An investigation into the Tether stable currency is presently underway following a request granted by an appeals court to the New York Attorney General’s office.

Tether Is Under Fire

This presents a major problem for Tether developer Brock Pierce, one of the top dogs in the world of digital assets. The 39-year-old recently announced his plan to run for president as an independent (with only four months left to go before the election) and is opening his campaign with several unique promises such as faster unemployment and stimulus checks and using technology to “help others.”

One can’t help but assume that something like this will present problems for his political aspirations.

At the time of writing, there have been no accusations of fraud or other wrongdoing. However, an appeals court is giving the New York Attorney General’s office an opportunity to examine several businesses that work with the cryptocurrency or that have pledged support for it.

Tether was allegedly built in 2014. It is the third-largest cryptocurrency by market cap behind bitcoin (number one) and Ethereum (number two).

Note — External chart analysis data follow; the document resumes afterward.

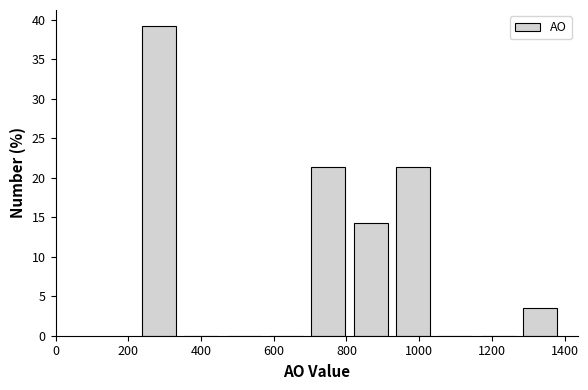

Which range on the x-axis has the tallest bar?

220 to 340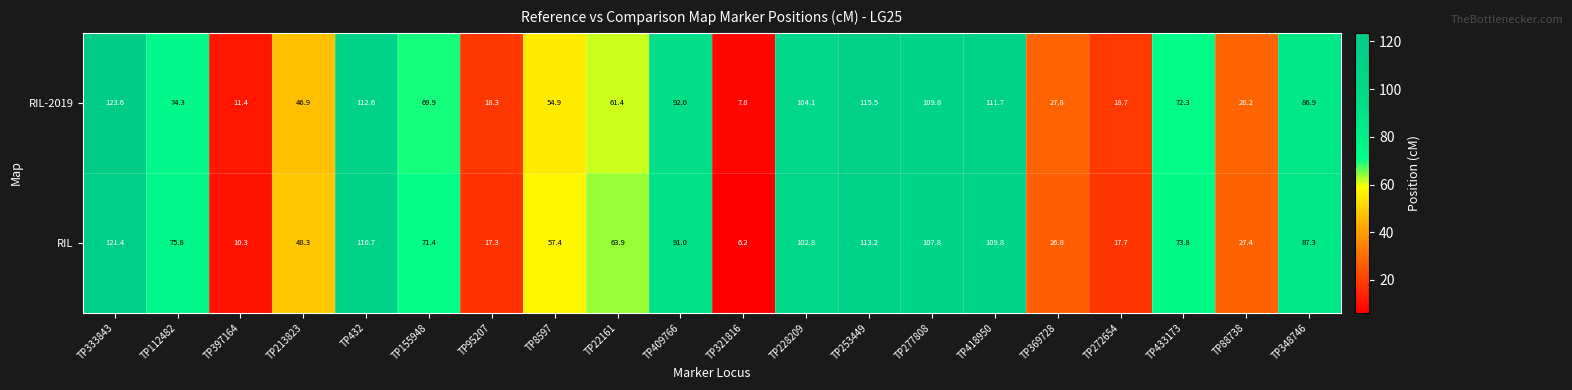

At which category is the sum across all series the highest?

TP333843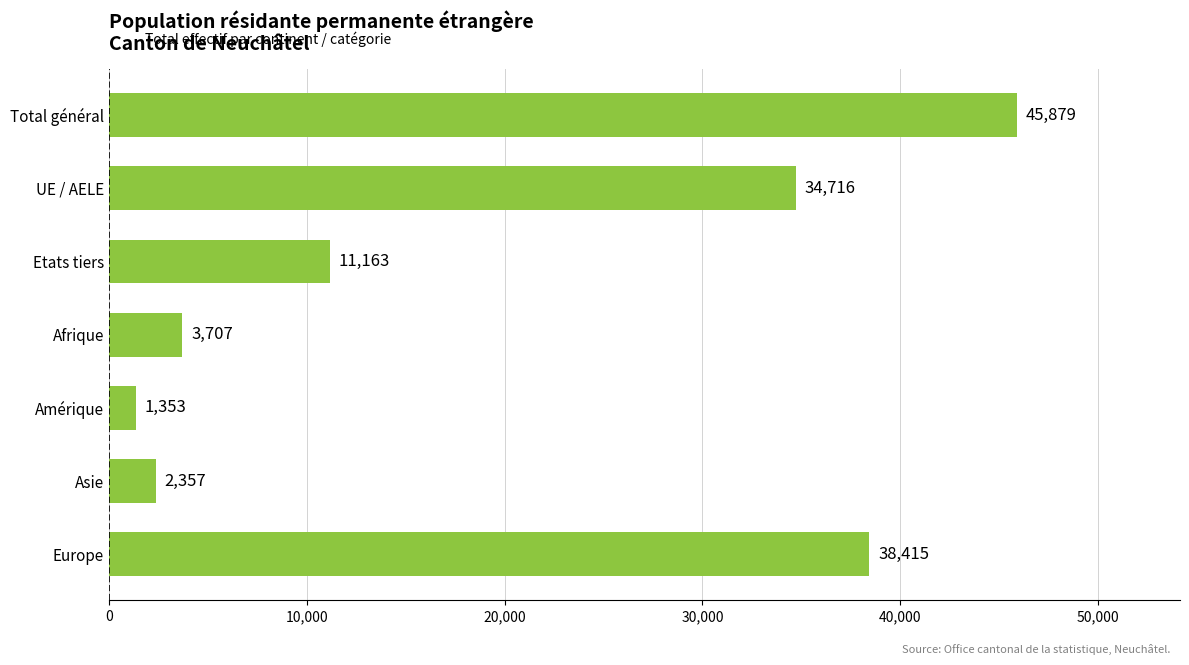

At which category does the chart reach its minimum across all series?

Amérique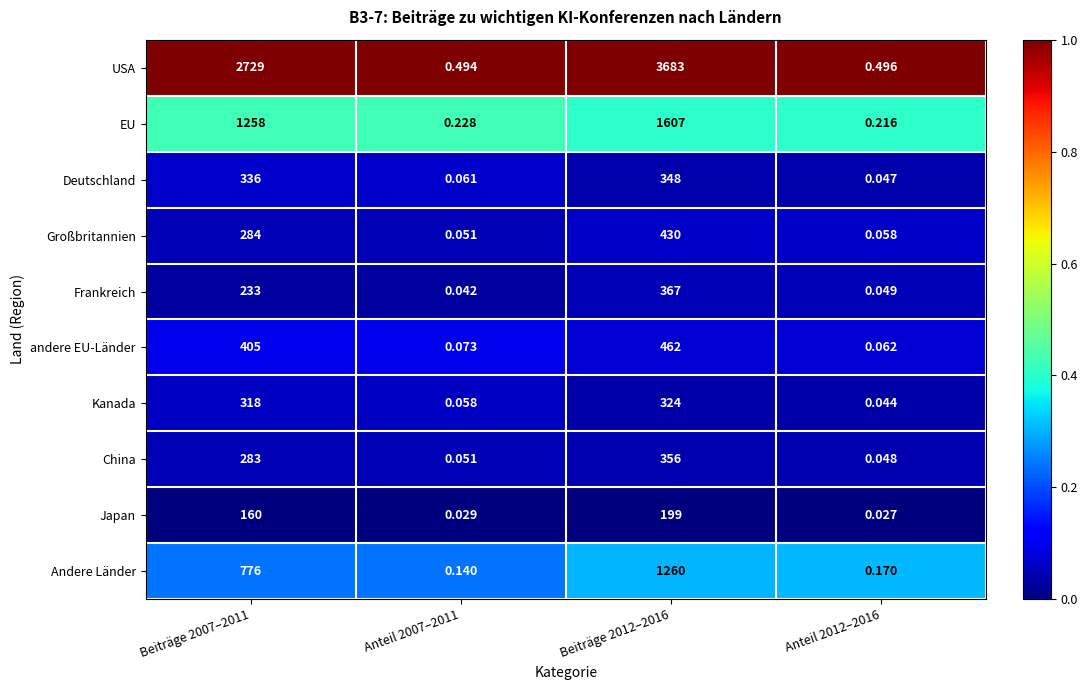

Which series has the largest total across all categories?

USA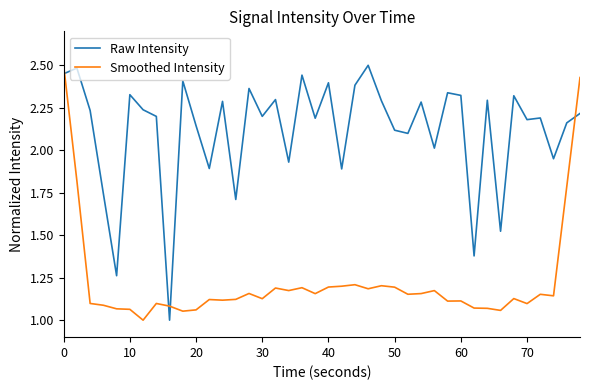

Which series has the largest total across all categories?

Raw Intensity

As a stable coin, it is allegedly backed by the U.S. dollar, though its status has led to heavy controversy over the years, with many analysts claiming it was used to manipulate bitcoin’s price in 2017.

The accusation came by way of finance professor John Griffin at the University of Texas, who alleges that during the stated time, many Tether owners used their stashes to purchase bitcoin any time it showed hints of bearish activity. If the currency fell by even the smallest margin, Tether was used to purchase BTC units. This ultimately tied BTC to USD, which may, in turn, have led to the massive pump that saw the currency reach its all-time high of nearly $20K by the time the year was out.

This method of manipulation had serious consequences, however, as 2018 saw the world’s primary cryptocurrency fall to new lows and lose more than 70 percent of its value after it dropped to the mid-$3,000 range prior to the Thanksgiving holiday.

Letitia James – the state Attorney General of New York – issued a statement explaining that she is satisfied with the ruling. She mentioned:

Today’s decision validates our office’s ability to use its broad and comprehensive investigative powers to protect New Yorkers. Not even virtual currencies are above the law. We are pleased with the court’s decision and will continue to protect the interests of investors in the marketplace.

Taking a Closer Look

The appeals court judge presiding over the case explained the decision to allow the investigation to move forward:

Respondents argue that Tether does not qualify as a security or commodity as those terms are defined in the Martin Act, and that the motion court thus lacked subject matter jurisdiction over them. I disagree.